The letter from the Department of Health also recommends vaccination for 5-11 year-olds living with “people who have a weakened immune system”.
“This is to reduce the risk of them passing on the infection to their family members,” the letter states.
The Pfizer vaccine is being offered. The dosage is 10 micrograms — a third of the amount used for adults.
“Your child needs two injections of the vaccine, usually eight weeks apart,” the letter states. “The vaccine has been tested to make sure it is as safe as possible.”
Across the UK, around 500,000 children in the age bracket, who are either most at risk of Covid-19 or live with someone vulnerable, are now able to get their vaccinations.
The expansion of the programme comes two weeks after the UK vaccine roll-out was further expanded so all 16 and 17-year-olds could have a booster.

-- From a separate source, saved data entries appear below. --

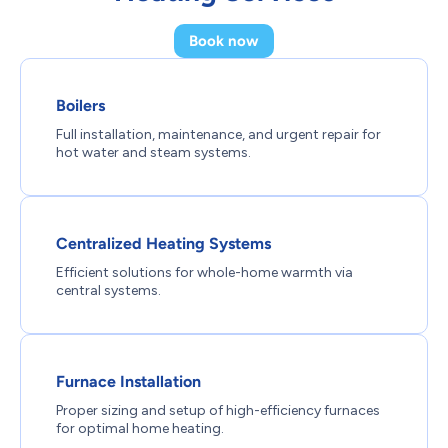
Book now
Boilers
Full installation, maintenance, and urgent repair for
hot water and steam systems.
Centralized Heating Systems
Efficient solutions for whole-home warmth via
central systems.
Furnace Installation
Proper sizing and setup of high-efficiency furnaces
for optimal home heating.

Dr Jillian Johnston, Joint Interim Assistant Director in Health Protection at the PHA, said in a statement: “There are approximately 25,000 children aged 5 to 11 year olds in Northern Ireland eligible for the COVID-19 vaccine and we are urging the parents of these children to take up the offer when invited.
“A new specially designed paediatric formulation of the Pfizer BioNTech COVID-19 vaccine has been approved for this age group and it’s given at a lower dose compared to that used in individuals aged 12 and above (10 micrograms compared with 30 micrograms). Like all children’s vaccines this approval was given following a robust review of data showing that it is safe and effective to use in this cohort.”
GPs are also writing to the parents of eligible children. The Public Health Agency is asking parents of eligible children to look out for the letter, and speak to their GP if it hasn’t been received by “early February”.
Eligible children will either receive their vaccine via dedicated Trust vaccine clinics or in school for those children who attend special schools, the Public Health Agency has said.